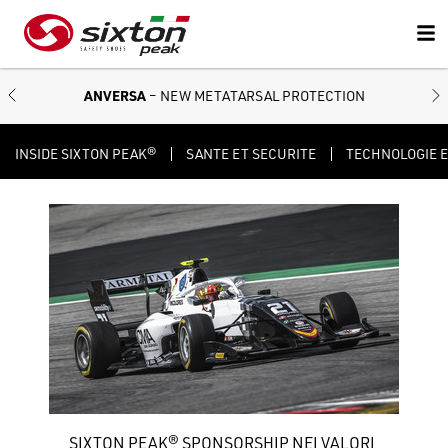
ANVERSA
– NEW METATARSAL PROTECTION
INSIDE SIXTON PEAK®
SANTE ET SECURITE
TECHNOLOGIE E
SIXTON PEAK® SPONSORSHIP NEI VALORI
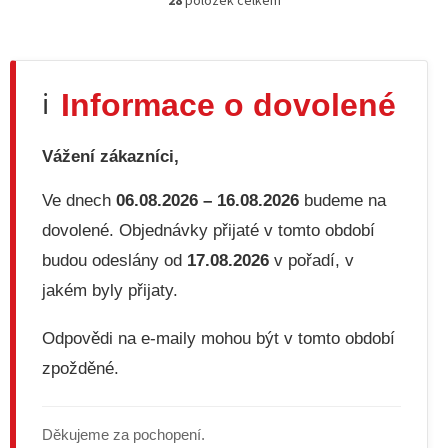
28
položek celkem
O
v
l
á
d
Informace o dovolené
ℹ️
a
c
í
Vážení zákazníci,
p
r
v
Ve dnech
06.08.2026 – 16.08.2026
budeme na
k
dovolené. Objednávky přijaté v tomto období
y
v
budou odeslány od
17.08.2026
v pořadí, v
ý
jakém byly přijaty.
p
i
s
Odpovědi na e-maily mohou být v tomto období
u
zpožděné.
Děkujeme za pochopení.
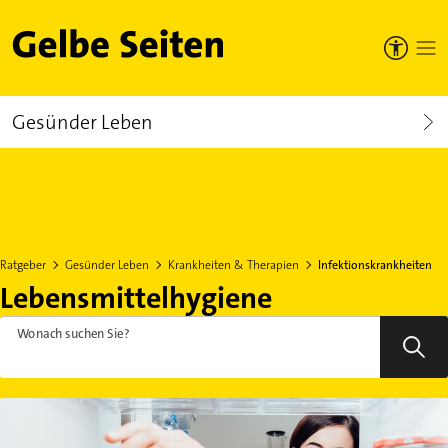
Gelbe Seiten
Gesünder Leben
Ratgeber
Gesünder Leben
Krankheiten & Therapien
Infektionskrankheiten
Lebensmittelhygiene
Wonach suchen Sie?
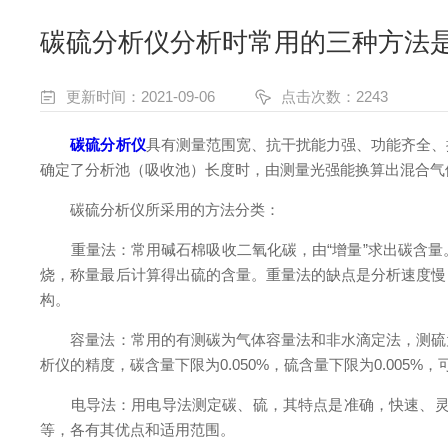
碳硫分析仪分析时常用的三种方法
更新时间：2021-09-06
点击次数：2243
碳硫分析仪
具有测量范围宽、抗干扰能力强、功能齐全、
确定了分析池（吸收池）长度时，由测量光强能换算出混合气
碳硫分析仪所采用的方法分类：
重量法：常用碱石棉吸收二氧化碳，由“增量”求出碳含量
烧，称量最后计算得出硫的含量。重量法的缺点是分析速度慢
构。
容量法：常用的有测碳为气体容量法和非水滴定法，测硫为
析仪的精度，碳含量下限为0.050%，硫含量下限为0.005%
电导法：用电导法测定碳、硫，其特点是准确，快速、灵敏
等，各有其优点和适用范围。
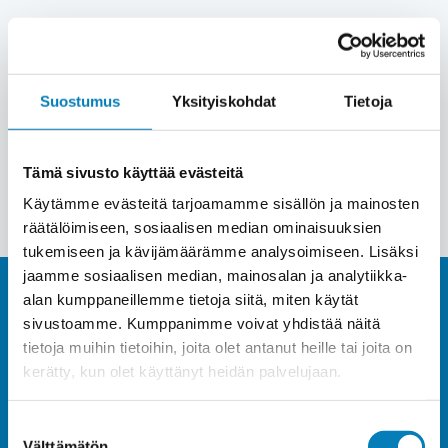
Meiltä saat aurinkopaneelit katollesi Orivedellä
6 kuukauden kuluttomalla ja korottomalla
sopimuksella.
Suostumus
Yksityiskohdat
Tietoja
Pyydä tarjous
Tämä sivusto käyttää evästeitä
Käytämme evästeitä tarjoamamme sisällön ja mainosten
räätälöimiseen, sosiaalisen median ominaisuuksien
tukemiseen ja kävijämäärämme analysoimiseen. Lisäksi
jaamme sosiaalisen median, mainosalan ja analytiikka-
alan kumppaneillemme tietoja siitä, miten käytät
sivustoamme. Kumppanimme voivat yhdistää näitä
Hanki tehokas ja tuottava
tietoja muihin tietoihin, joita olet antanut heille tai joita on
kerätty, kun olet käyttänyt heidän palvelujaan.
aurinkosähköjärjestelmä
Suostumuksen
Orivedellä ja ala elämään
Välttämätön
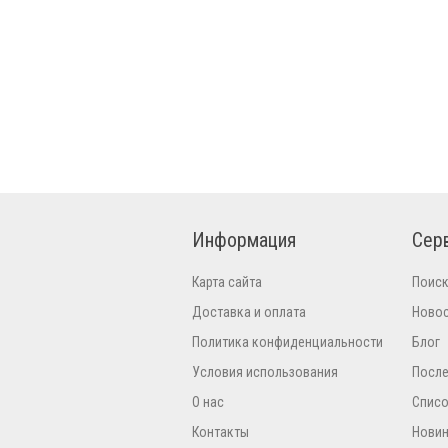
Информация
Сер
Карта сайта
Поис
Доставка и оплата
Ново
Политика конфиденциальности
Блог
Условия использования
Посл
О нас
Списо
Контакты
Нови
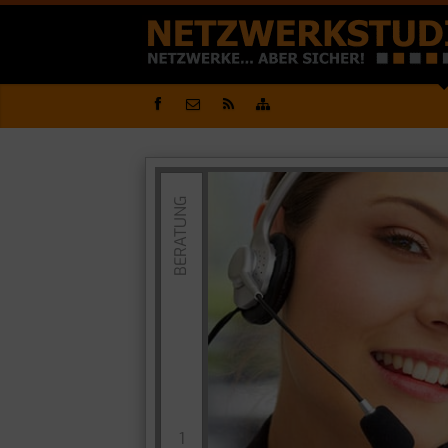
BERATUNG
1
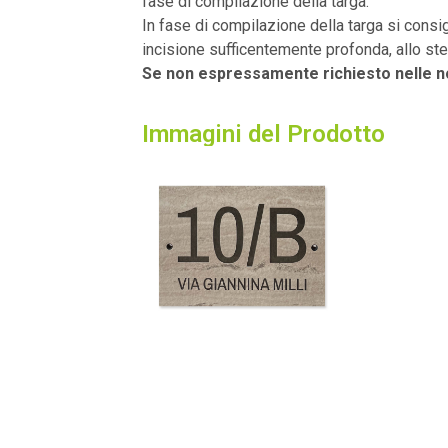
fase di compilazione della targa.
In fase di compilazione della targa si consigl
incisione sufficentemente profonda, allo ste
Se non espressamente richiesto nelle not
Immagini del Prodotto​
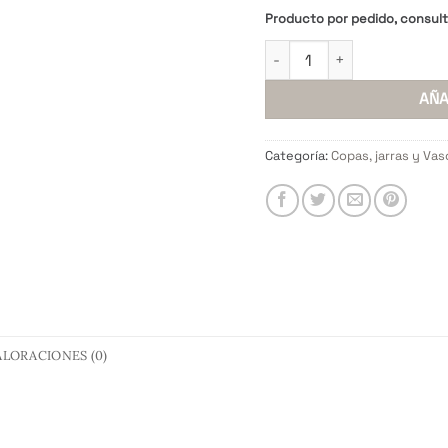
pre
Producto por pedido, consul
ori
Copa vino martele transpa
era
$ 9
AÑA
Categoría:
Copas, jarras y Vas
ALORACIONES (0)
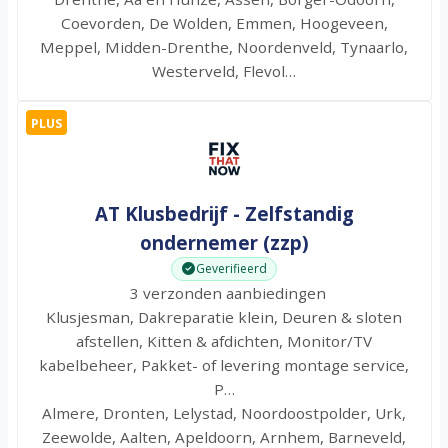
Coevorden, De Wolden, Emmen, Hoogeveen,
Meppel, Midden-Drenthe, Noordenveld, Tynaarlo,
Westerveld, Flevol…
PLUS
AT Klusbedrijf - Zelfstandig
ondernemer (zzp)
Geverifieerd
3 verzonden aanbiedingen
Klusjesman, Dakreparatie klein, Deuren & sloten
afstellen, Kitten & afdichten, Monitor/TV
kabelbeheer, Pakket- of levering montage service,
P…
Almere, Dronten, Lelystad, Noordoostpolder, Urk,
Zeewolde, Aalten, Apeldoorn, Arnhem, Barneveld,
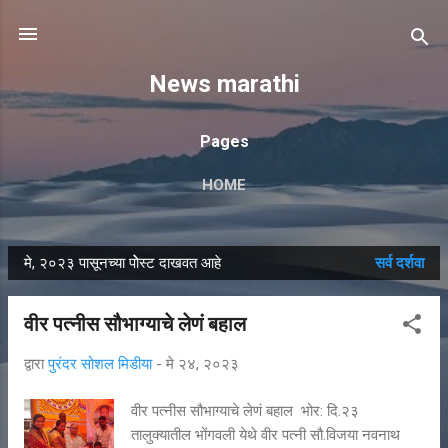
मुख्य सामग्रीवर वगळा
News marathi
Pages
HOME
मे, २०२३ पासूनच्या पोेस्ट दाखवत आहे
सर्व दर्शवा
पो
स्ट्स
वीर पत्नीस सौभाग्याचे लेणं बहाल
द्वारा
पुरंदर सोशल मिडीया
-
मे २४, २०२३
वीर पत्नीस सौभाग्याचे लेणं बहाल भोर: दि.२३
तालुक्यातील भोंगवली येथे वीर पत्नी सौ.विजया नवनाथ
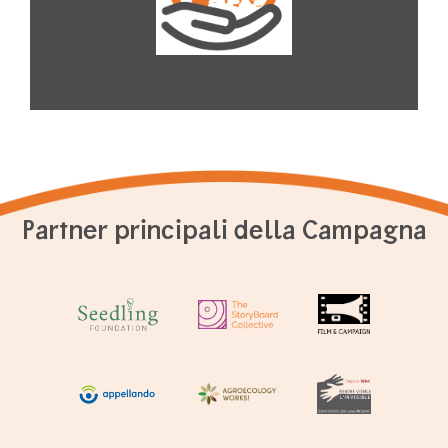
Partner principali della Campagna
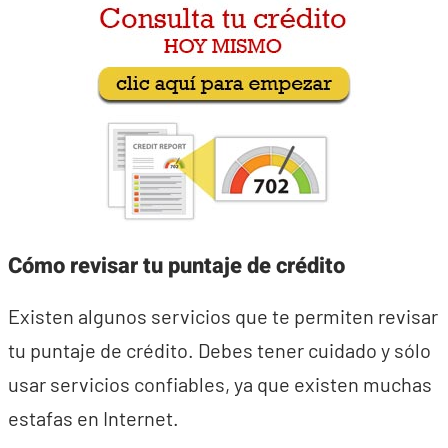
Cómo revisar tu puntaje de crédito
Existen algunos servicios que te permiten revisar
tu puntaje de crédito. Debes tener cuidado y sólo
usar servicios confiables, ya que existen muchas
estafas en Internet.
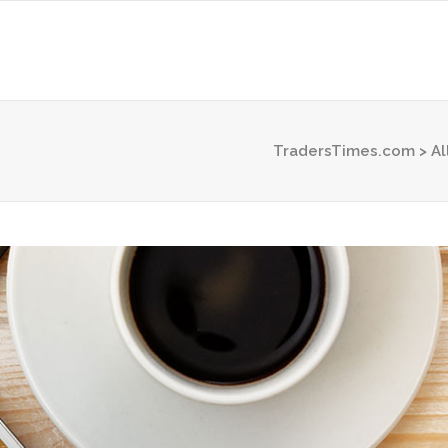
TradersTimes.com
>
Al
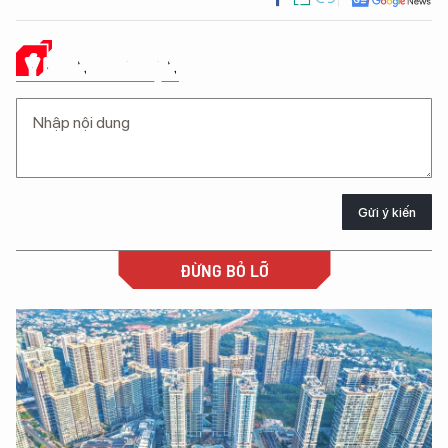
Ý KIẾN CỦA BẠN
Gửi ý kiến
ĐỪNG BỎ LỠ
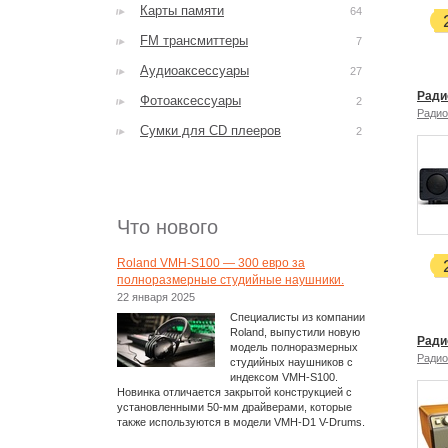
Карты памяти
64
FM трансмиттеры
7
Аудиоаксессуары
27
Ради
Фотоаксессуары
2
Радио
Сумки для CD плееров
2
Что нового
Roland VMH-S100 — 300 евро за
полноразмерные студийные наушники.
22 января 2025
Специалисты из компании
Roland, выпустили новую
Ради
модель полноразмерных
Радио
студийных наушников с
индексом VMH-S100.
Новинка отличается закрытой конструкцией с
установленными 50-мм драйверами, которые
также используются в модели VMH-D1 V-Drums.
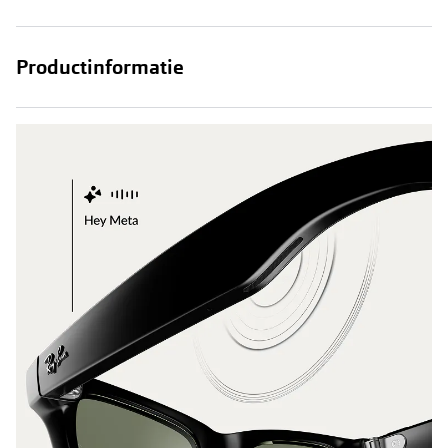
Productinformatie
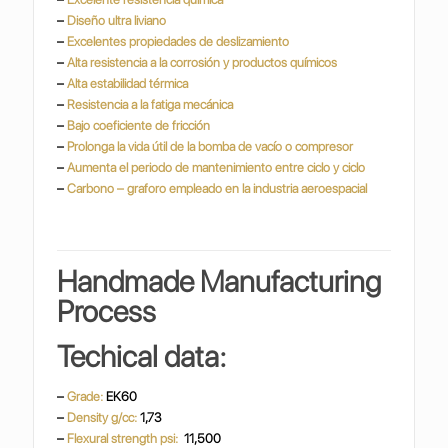
–
Diseño ultra liviano
–
Excelentes propiedades de deslizamiento
–
Alta resistencia a la corrosión y productos químicos
–
Alta estabilidad térmica
–
Resistencia a la fatiga mecánica
–
Bajo coeficiente de fricción
–
Prolonga la vida útil de la bomba de vacío o compresor
–
Aumenta el periodo de mantenimiento entre ciclo y ciclo
–
Carbono – graforo empleado en la industria
aeroespacial
Handmade Manufacturing
Process
Techical data:
–
Grade:
EK60
–
Density g/cc:
1,73
–
Flexural strength psi:
11,500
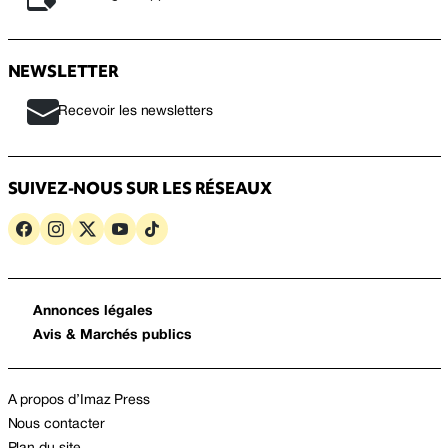
NEWSLETTER
Recevoir les newsletters
SUIVEZ-NOUS SUR LES RÉSEAUX
Annonces légales
Avis & Marchés publics
A propos d’Imaz Press
Nous contacter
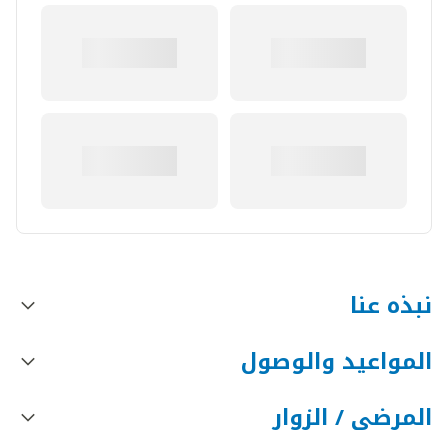
نبذه عنا
المواعيد والوصول
المرضى / الزوار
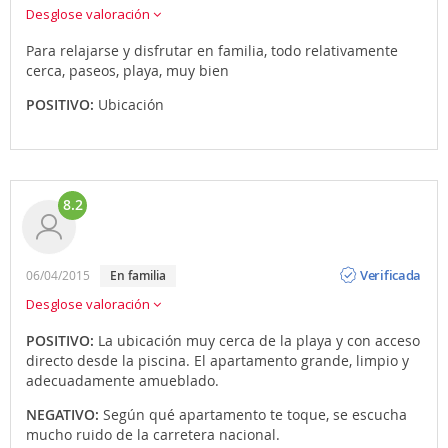
Desglose valoración
Para relajarse y disfrutar en familia, todo relativamente
cerca, paseos, playa, muy bien
POSITIVO:
Ubicación
8.2
Opinión
Verificada
06/04/2015
en familia
Desglose valoración
POSITIVO:
La ubicación muy cerca de la playa y con acceso
directo desde la piscina. El apartamento grande, limpio y
adecuadamente amueblado.
NEGATIVO:
Según qué apartamento te toque, se escucha
mucho ruido de la carretera nacional.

::::

- _Exercise brief_:
Please count the lines in the records above that contain the word "apartamento" and give only that number.

- _Output of the exercise_:
2